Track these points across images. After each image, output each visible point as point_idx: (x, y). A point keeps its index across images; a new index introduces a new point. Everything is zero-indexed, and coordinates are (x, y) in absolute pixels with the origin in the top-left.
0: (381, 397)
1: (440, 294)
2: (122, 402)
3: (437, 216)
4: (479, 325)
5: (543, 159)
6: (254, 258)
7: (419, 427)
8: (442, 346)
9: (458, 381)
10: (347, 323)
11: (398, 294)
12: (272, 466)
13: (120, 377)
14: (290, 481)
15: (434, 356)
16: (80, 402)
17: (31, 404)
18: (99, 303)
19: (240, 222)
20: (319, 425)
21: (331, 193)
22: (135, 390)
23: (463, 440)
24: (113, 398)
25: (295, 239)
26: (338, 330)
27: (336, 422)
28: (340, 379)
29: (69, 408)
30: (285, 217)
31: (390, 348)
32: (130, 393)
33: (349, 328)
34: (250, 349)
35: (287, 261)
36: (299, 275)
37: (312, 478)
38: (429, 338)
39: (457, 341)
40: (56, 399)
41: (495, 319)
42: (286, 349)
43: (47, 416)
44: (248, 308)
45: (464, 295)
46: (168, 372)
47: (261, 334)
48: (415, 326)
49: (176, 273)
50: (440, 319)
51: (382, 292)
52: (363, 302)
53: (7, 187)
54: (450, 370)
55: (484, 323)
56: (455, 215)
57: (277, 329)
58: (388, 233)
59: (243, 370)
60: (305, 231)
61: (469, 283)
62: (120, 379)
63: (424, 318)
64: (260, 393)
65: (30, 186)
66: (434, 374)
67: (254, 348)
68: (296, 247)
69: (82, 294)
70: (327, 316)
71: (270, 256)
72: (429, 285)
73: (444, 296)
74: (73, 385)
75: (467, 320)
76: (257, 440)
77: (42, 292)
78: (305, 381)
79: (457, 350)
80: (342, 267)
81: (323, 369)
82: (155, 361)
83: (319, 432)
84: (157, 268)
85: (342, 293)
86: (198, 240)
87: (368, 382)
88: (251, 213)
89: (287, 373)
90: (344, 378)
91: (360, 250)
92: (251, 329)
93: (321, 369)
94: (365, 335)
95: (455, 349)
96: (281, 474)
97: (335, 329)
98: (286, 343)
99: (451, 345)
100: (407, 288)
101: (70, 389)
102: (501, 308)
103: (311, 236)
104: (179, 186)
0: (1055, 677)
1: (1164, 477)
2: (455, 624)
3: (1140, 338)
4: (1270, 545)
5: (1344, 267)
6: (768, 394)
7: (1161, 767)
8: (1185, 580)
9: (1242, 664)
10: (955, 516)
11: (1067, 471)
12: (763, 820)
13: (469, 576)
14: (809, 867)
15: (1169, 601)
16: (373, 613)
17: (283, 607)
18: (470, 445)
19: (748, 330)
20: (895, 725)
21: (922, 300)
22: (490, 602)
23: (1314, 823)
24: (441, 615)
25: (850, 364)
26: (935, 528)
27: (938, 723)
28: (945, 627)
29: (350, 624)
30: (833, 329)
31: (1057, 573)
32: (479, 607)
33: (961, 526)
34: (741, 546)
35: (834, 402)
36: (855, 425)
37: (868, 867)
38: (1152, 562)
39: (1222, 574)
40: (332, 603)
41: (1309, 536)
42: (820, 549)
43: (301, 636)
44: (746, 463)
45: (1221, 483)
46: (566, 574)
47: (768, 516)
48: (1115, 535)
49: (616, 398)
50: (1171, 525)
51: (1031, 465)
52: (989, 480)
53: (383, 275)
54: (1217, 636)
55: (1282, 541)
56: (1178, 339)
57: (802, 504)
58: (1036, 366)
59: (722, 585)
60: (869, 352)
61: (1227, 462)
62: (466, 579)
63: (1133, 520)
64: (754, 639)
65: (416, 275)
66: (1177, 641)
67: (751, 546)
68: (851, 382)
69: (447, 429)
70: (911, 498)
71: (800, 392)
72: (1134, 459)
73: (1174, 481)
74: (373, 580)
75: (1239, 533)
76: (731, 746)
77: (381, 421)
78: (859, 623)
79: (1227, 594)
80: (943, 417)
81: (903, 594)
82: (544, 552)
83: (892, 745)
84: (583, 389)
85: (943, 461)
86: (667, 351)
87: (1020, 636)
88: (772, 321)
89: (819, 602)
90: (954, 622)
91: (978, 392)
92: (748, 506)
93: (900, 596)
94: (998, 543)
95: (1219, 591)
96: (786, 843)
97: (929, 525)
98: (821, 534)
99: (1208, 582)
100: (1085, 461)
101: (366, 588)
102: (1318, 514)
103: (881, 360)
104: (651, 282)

Problem to solve: Copy the whole listing down exactly.

Written answer:
Track these points across images. After each image, output each visible point as point_idx: (x, y). A point keeps its index across images; a new index introduces a new point. Everything is zero-indexed, and coordinates are (x, y) in absolute pixels with the origin in the top-left.
0: (381, 397)
1: (440, 294)
2: (122, 402)
3: (437, 216)
4: (479, 325)
5: (543, 159)
6: (254, 258)
7: (419, 427)
8: (442, 346)
9: (458, 381)
10: (347, 323)
11: (398, 294)
12: (272, 466)
13: (120, 377)
14: (290, 481)
15: (434, 356)
16: (80, 402)
17: (31, 404)
18: (99, 303)
19: (240, 222)
20: (319, 425)
21: (331, 193)
22: (135, 390)
23: (463, 440)
24: (113, 398)
25: (295, 239)
26: (338, 330)
27: (336, 422)
28: (340, 379)
29: (69, 408)
30: (285, 217)
31: (390, 348)
32: (130, 393)
33: (349, 328)
34: (250, 349)
35: (287, 261)
36: (299, 275)
37: (312, 478)
38: (429, 338)
39: (457, 341)
40: (56, 399)
41: (495, 319)
42: (286, 349)
43: (47, 416)
44: (248, 308)
45: (464, 295)
46: (168, 372)
47: (261, 334)
48: (415, 326)
49: (176, 273)
50: (440, 319)
51: (382, 292)
52: (363, 302)
53: (7, 187)
54: (450, 370)
55: (484, 323)
56: (455, 215)
57: (277, 329)
58: (388, 233)
59: (243, 370)
60: (305, 231)
61: (469, 283)
62: (120, 379)
63: (424, 318)
64: (260, 393)
65: (30, 186)
66: (434, 374)
67: (254, 348)
68: (296, 247)
69: (82, 294)
70: (327, 316)
71: (270, 256)
72: (429, 285)
73: (444, 296)
74: (73, 385)
75: (467, 320)
76: (257, 440)
77: (42, 292)
78: (305, 381)
79: (457, 350)
80: (342, 267)
81: (323, 369)
82: (155, 361)
83: (319, 432)
84: (157, 268)
85: (342, 293)
86: (198, 240)
87: (368, 382)
88: (251, 213)
89: (287, 373)
90: (344, 378)
91: (360, 250)
92: (251, 329)
93: (321, 369)
94: (365, 335)
95: (455, 349)
96: (281, 474)
97: (335, 329)
98: (286, 343)
99: (451, 345)
100: (407, 288)
101: (70, 389)
102: (501, 308)
103: (311, 236)
104: (179, 186)
0: (1055, 677)
1: (1164, 477)
2: (455, 624)
3: (1140, 338)
4: (1270, 545)
5: (1344, 267)
6: (768, 394)
7: (1161, 767)
8: (1185, 580)
9: (1242, 664)
10: (955, 516)
11: (1067, 471)
12: (763, 820)
13: (469, 576)
14: (809, 867)
15: (1169, 601)
16: (373, 613)
17: (283, 607)
18: (470, 445)
19: (748, 330)
20: (895, 725)
21: (922, 300)
22: (490, 602)
23: (1314, 823)
24: (441, 615)
25: (850, 364)
26: (935, 528)
27: (938, 723)
28: (945, 627)
29: (350, 624)
30: (833, 329)
31: (1057, 573)
32: (479, 607)
33: (961, 526)
34: (741, 546)
35: (834, 402)
36: (855, 425)
37: (868, 867)
38: (1152, 562)
39: (1222, 574)
40: (332, 603)
41: (1309, 536)
42: (820, 549)
43: (301, 636)
44: (746, 463)
45: (1221, 483)
46: (566, 574)
47: (768, 516)
48: (1115, 535)
49: (616, 398)
50: (1171, 525)
51: (1031, 465)
52: (989, 480)
53: (383, 275)
54: (1217, 636)
55: (1282, 541)
56: (1178, 339)
57: (802, 504)
58: (1036, 366)
59: (722, 585)
60: (869, 352)
61: (1227, 462)
62: (466, 579)
63: (1133, 520)
64: (754, 639)
65: (416, 275)
66: (1177, 641)
67: (751, 546)
68: (851, 382)
69: (447, 429)
70: (911, 498)
71: (800, 392)
72: (1134, 459)
73: (1174, 481)
74: (373, 580)
75: (1239, 533)
76: (731, 746)
77: (381, 421)
78: (859, 623)
79: (1227, 594)
80: (943, 417)
81: (903, 594)
82: (544, 552)
83: (892, 745)
84: (583, 389)
85: (943, 461)
86: (667, 351)
87: (1020, 636)
88: (772, 321)
89: (819, 602)
90: (954, 622)
91: (978, 392)
92: (748, 506)
93: (900, 596)
94: (998, 543)
95: (1219, 591)
96: (786, 843)
97: (929, 525)
98: (821, 534)
99: (1208, 582)
100: (1085, 461)
101: (366, 588)
102: (1318, 514)
103: (881, 360)
104: (651, 282)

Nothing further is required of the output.